To determine whether or not a patient has obesity, Payne said physicians use a measurement known as Body Mass Index, or BMI that is based upon a person’s height and weight. According to the current standards, a person with a BMI between 18.5 and 25 is considered to be at a healthy weight. People in the 25-30 BMI range are considered overweight, and people with a BMI above 30 are considered to have one of three classes of obesity: Class 1 obesity (BMI between 30-35), Class 2 obesity (BMI between 35-40) and Class 3 obesity (BMI above 40).
Payne said when a person’s BMI exceeds 25 it starts to affect almost every part of their body, especially areas where extra weight equates to extra pressure such as the hips and knees.

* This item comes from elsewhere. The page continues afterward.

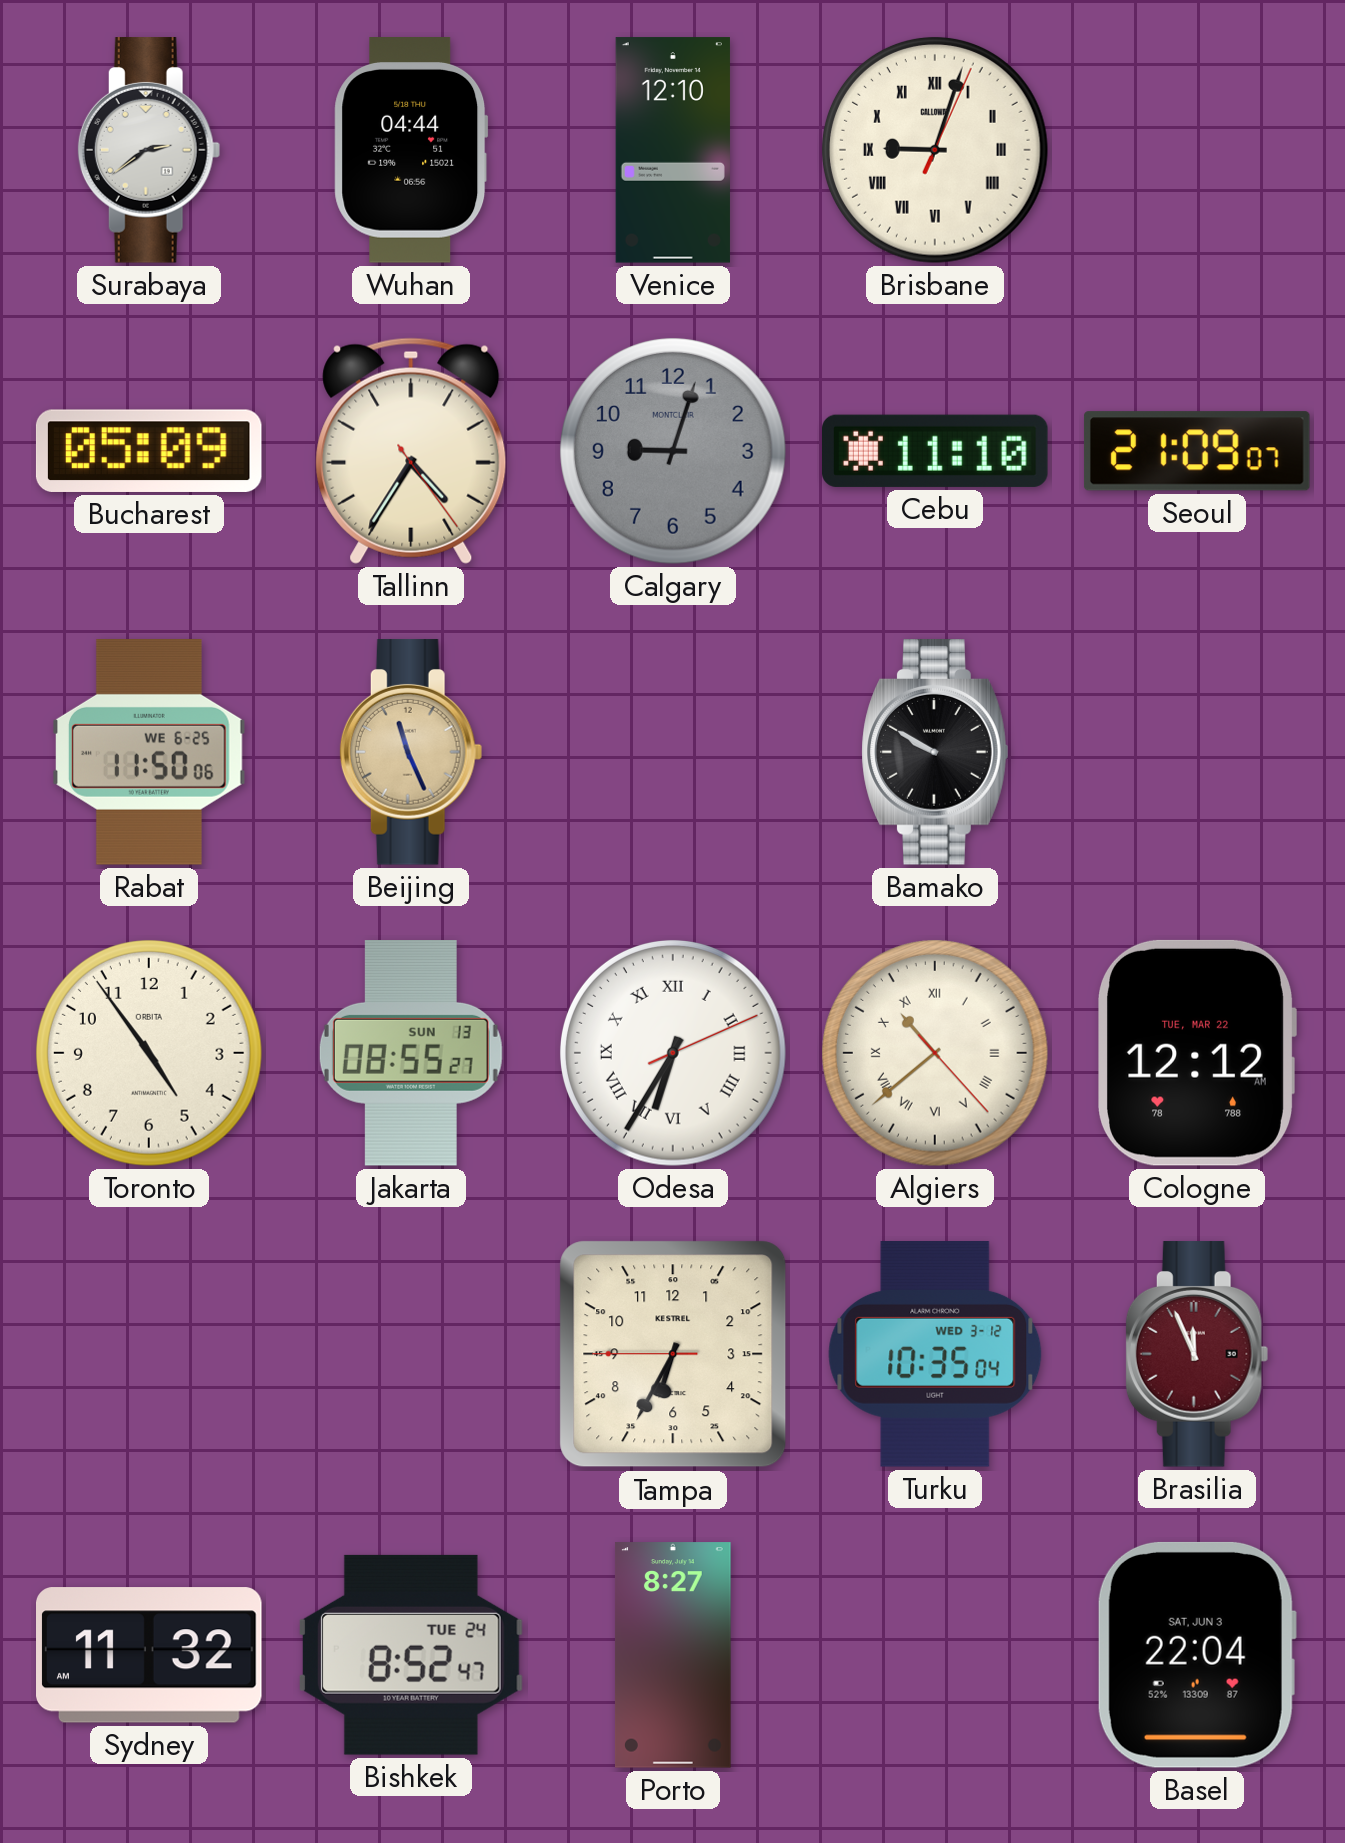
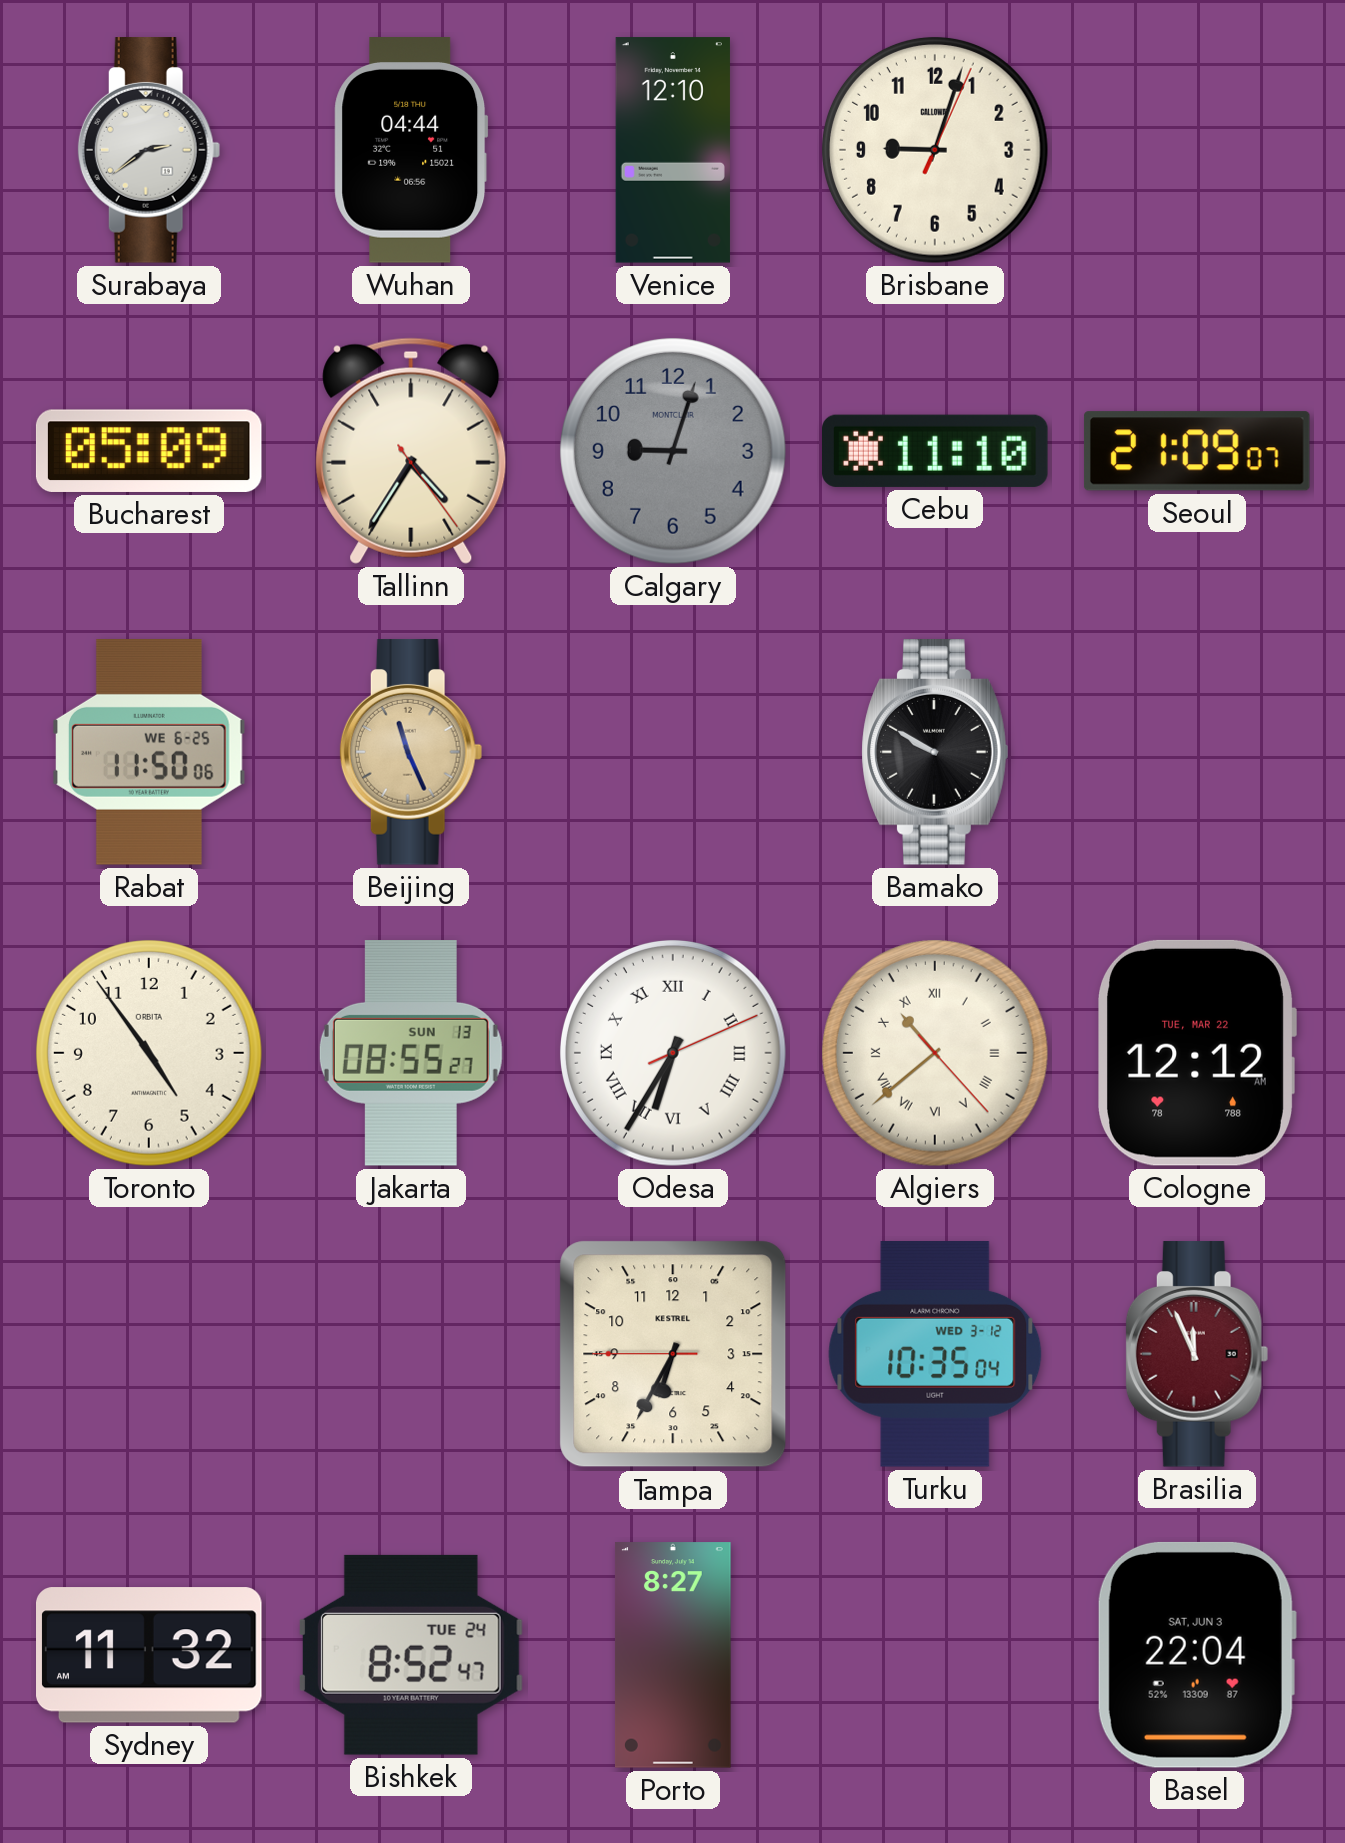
Brisbane numerals: Roman -> Arabic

However, it also can affect liver function, kidney function, sleep habits and mental health.
“Psychologically, it ties into a lot of different things, so weight in general affects every part of you,” Payne stressed. “That's why it’s so important for us to treat obesity and put it at the center point of preventive and primary care.”

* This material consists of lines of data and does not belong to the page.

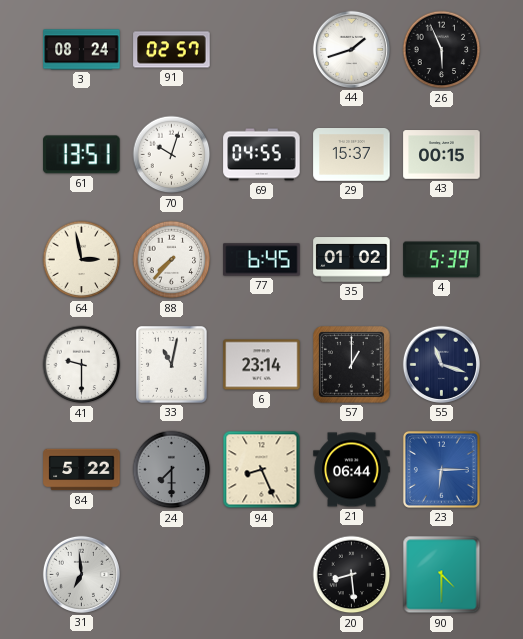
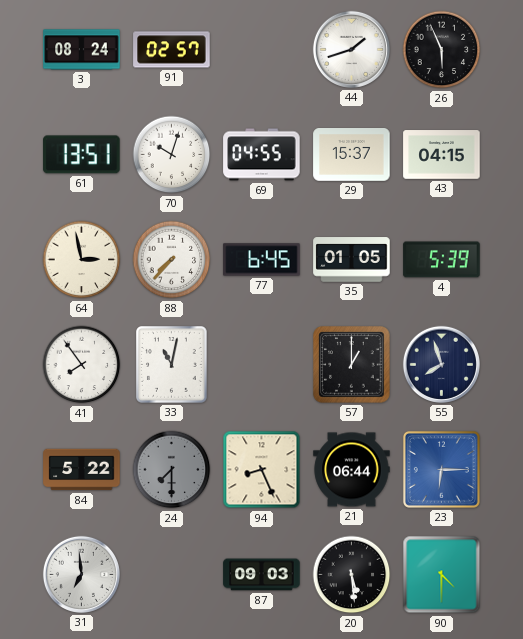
43: 00:15 -> 04:15
35: 01:02 -> 01:05
41: 9:30 -> 7:54
6: 23:14 -> none
55: 11:18 -> 7:57
87: none -> 09:03
20: 8:29 -> 5:29
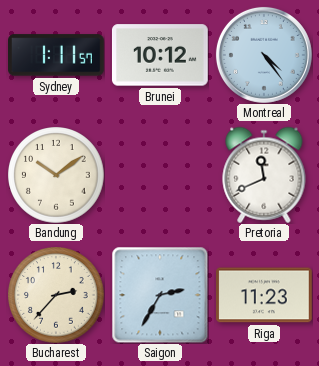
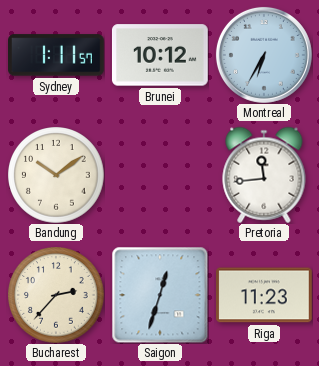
Montreal: 4:24 -> 6:35
Pretoria: 11:41 -> 11:44
Saigon: 2:35 -> 12:33
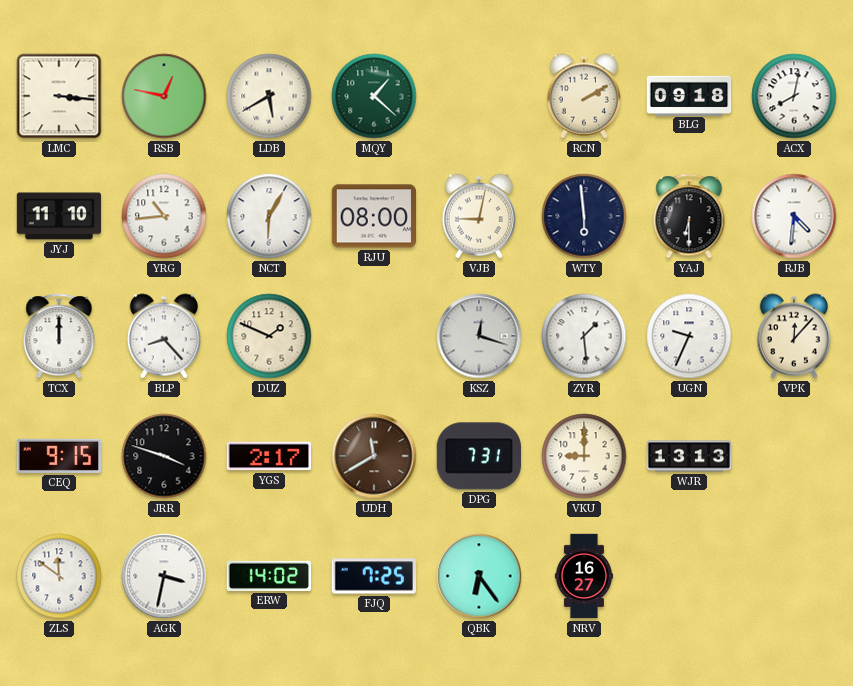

We are bombarded daily with messages and commercials touting the latest diet or the most advanced exercise equipment, but Payne said neither is likely to produce sustainable results until we make foundational changes to our relationship with food.
“I think almost everyone has probably tried a fad diet in their life and they know that it's a short-lived success,” Payne said. “[To be successful] we have to view feeling satisfied with food in a way that doesn't wrap around our emotions or wrap around who we are as a culture.”
When it comes to losing weight, many believe exercise plays a role equal to that of diet. However, Payne considers exercise to be fundamental to maintaining a healthy weight and improving overall health rather than a panacea for weight loss.
“If you were to exercise 30 minutes five times a week, you'd be disappointed in your weight loss because it's not going to bring huge numbers off your BMI,” he said.
Instead, Payne said the most significant influences on a weight are caloric intake and hormones. In fact, hormones are the primary reason some people lose weight easily and others don't. Hormones also are why males generally lose weight easier than females, a process that begins as we go through puberty.
And though there are some medications that aid in weight loss, certain medical conditions can be a significant driver for weight management issues. For instance, a Type 2 diabetic may struggle to lose weight, while a Type 1 diabetic can't gain a pound, no matter how much they eat.
Despite these hurdles, Payne said there are steps we can take to put ourselves on a path toward a more healthy weight. The first step is to be mindful of our goals and listen to our body. Before eating lunch, he suggests asking yourself, “Am I actually hungry or am I eating because I’m supposed to have lunch at noon?”
There also is a system some use known as the red light-yellow light-green light system for eating. Reaching the red light means one just finished eating and is full. When one reaches the yellow light, they might think, “Hey, I ate a little bit ago, but those cookies smell good.” The green light stage is when a person is actually hungry and needs to eat.
“If you start to concentrate on how you perceive satiety — or how full you are — and follow that red light- yellow light-green light system, that's an easy step to reduce your daily calorie intake,” Payne said.
Payne also suggests seeking an accountability partner. Whether it’s a spouse, a friend or a primary care doctor one sees several times a year, having someone with whom one can share their weight management journey adds a layer of accountability that can keep one focused on their goals.
When developing a weight management plan, Payne said it’s important to remember that healthy and sustainable weight loss is a slow, steady process. The goal is not to sculpt a beach body physique or six-pack abs, but rather to achieve a consistent weight loss of 5% to 10% that can be maintained over time.
“That's where the healthy changes are going to happen; that's where we start to see insulin resistance go down and where we start to see improved numbers as far as biomarkers and blood chemistries,” Payne asserted. “Once you start to see some of those changes, and then see some changes on the scales, I think it becomes easier to focus on those things.”